Sa fonction s'arrête à trois choses : capter les informations qui décident du déplacement, écrire une fiche lisible en dix secondes, et poser un créneau de visite dans l'agenda. Le métré, le diagnostic du support, la discussion sur les matériaux et le prix restent des moments humains, sur place, où le maçon voit ce qu'aucune question fermée ne fait dire.
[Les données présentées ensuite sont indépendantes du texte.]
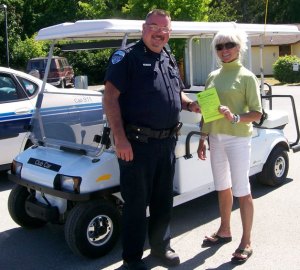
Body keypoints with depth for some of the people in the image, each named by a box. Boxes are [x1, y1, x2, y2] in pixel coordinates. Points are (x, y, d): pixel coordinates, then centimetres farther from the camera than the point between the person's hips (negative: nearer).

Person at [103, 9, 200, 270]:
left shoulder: (169, 59, 15)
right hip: (137, 143, -7)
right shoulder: (127, 56, -8)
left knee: (163, 199, 17)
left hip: (167, 141, 7)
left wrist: (190, 104, 1)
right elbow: (110, 96, -15)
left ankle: (161, 246, 35)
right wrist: (120, 138, -23)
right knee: (136, 202, 3)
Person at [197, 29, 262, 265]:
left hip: (238, 138, -6)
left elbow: (257, 114, -10)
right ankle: (225, 231, 33)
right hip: (216, 138, 6)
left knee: (241, 190, 0)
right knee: (222, 187, 17)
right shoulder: (213, 76, 10)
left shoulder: (247, 77, -6)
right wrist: (203, 138, 10)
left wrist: (235, 118, -26)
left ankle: (246, 241, 12)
C'est aussi ce qui rend l'objection sur la machine moins forte qu'elle n'en a l'air. Un appelant qui tombe sur un répondeur n'a rien en face. Un appelant à qui on pose quatre questions précises et qui reçoit un SMS de confirmation avec un créneau a obtenu quelque chose. La comparaison honnête ne se fait pas entre l'agent vocal et le maçon qui décroche, elle se fait entre l'agent vocal et le silence de 7h30 à 17h.
Questions fréquentes
Un agent vocal peut-il chiffrer un devis de maçonnerie à ma place ?
Non, et il ne faut pas le lui demander. Un prix de maçonnerie dépend de l'état du support, de l'accès, du niveau existant et de la structure, autant d'éléments qui se constatent sur place. L'agent capte les informations qui décident du déplacement et pose le rendez-vous de métré. Le chiffrage reste dans votre logiciel de devis, après la visite.
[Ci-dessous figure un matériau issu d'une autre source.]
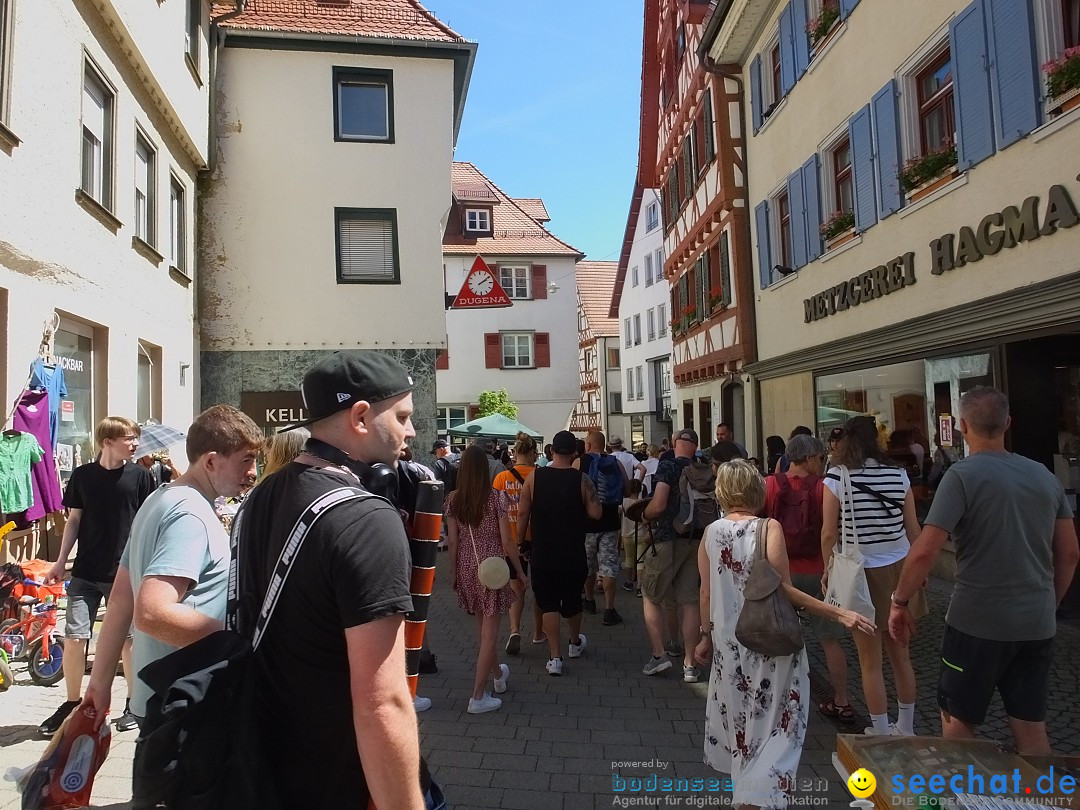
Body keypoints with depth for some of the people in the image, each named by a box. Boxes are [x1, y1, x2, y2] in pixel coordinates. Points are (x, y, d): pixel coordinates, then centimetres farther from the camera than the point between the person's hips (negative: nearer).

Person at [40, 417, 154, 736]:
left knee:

Quelles informations dois-je avoir avant de me déplacer pour un devis ?
L'adresse exacte et les contraintes d'accès, la nature des travaux avec la question porteur ou non porteur, un ordre de grandeur de surface ou de linéaire, la présence d'un existant à démolir, l'échéance souhaitée, et l'identité du décisionnaire avec l'état du dossier d'urbanisme. Ces six points suffisent à décider si le déplacement se justifie et à préparer la visite.
Que se passe-t-il si l'appelant demande une intervention en urgence ?
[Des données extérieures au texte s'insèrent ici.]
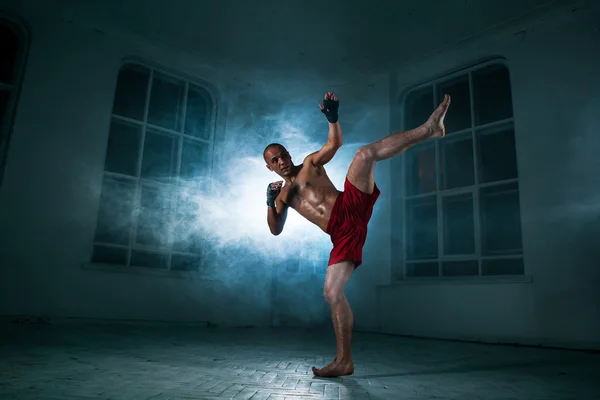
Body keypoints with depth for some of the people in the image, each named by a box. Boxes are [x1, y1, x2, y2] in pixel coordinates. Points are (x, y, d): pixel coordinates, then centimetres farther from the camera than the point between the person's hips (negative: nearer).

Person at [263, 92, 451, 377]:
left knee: (364, 153, -23)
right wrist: (270, 203, -1)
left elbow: (334, 143, 4)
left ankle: (428, 129, -26)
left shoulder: (310, 163, 20)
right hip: (342, 233, 2)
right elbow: (276, 230, 15)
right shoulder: (282, 194, 25)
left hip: (351, 207, -2)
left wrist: (333, 118, -14)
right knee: (332, 293, -7)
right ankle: (344, 360, 3)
L'agent applique une série de questions fermées pour distinguer l'urgence ressentie de l'urgence absolue au sens de l'arrêté du 2 mars 1990, celle qui vise à faire cesser un danger manifeste. Dans ce cas seulement, l'appel bascule vers votre portable. Rappelez qu'un ordre de réparation constatant l'état des lieux reste obligatoire avant d'intervenir, même sans devis préalable.
Ai-je le droit de faire enregistrer les appels de mes clients ?
Oui, à condition d'informer l'appelant dès le début de l'appel, de n'enregistrer que ce qui est utile et de limiter la conservation. La CNIL admet une durée maximale de six mois sauf texte particulier. La plupart des artisans peuvent se contenter de la fiche écrite issue de la qualification et supprimer l'audio après transcription, ce qui simplifie la gestion et réduit le risque.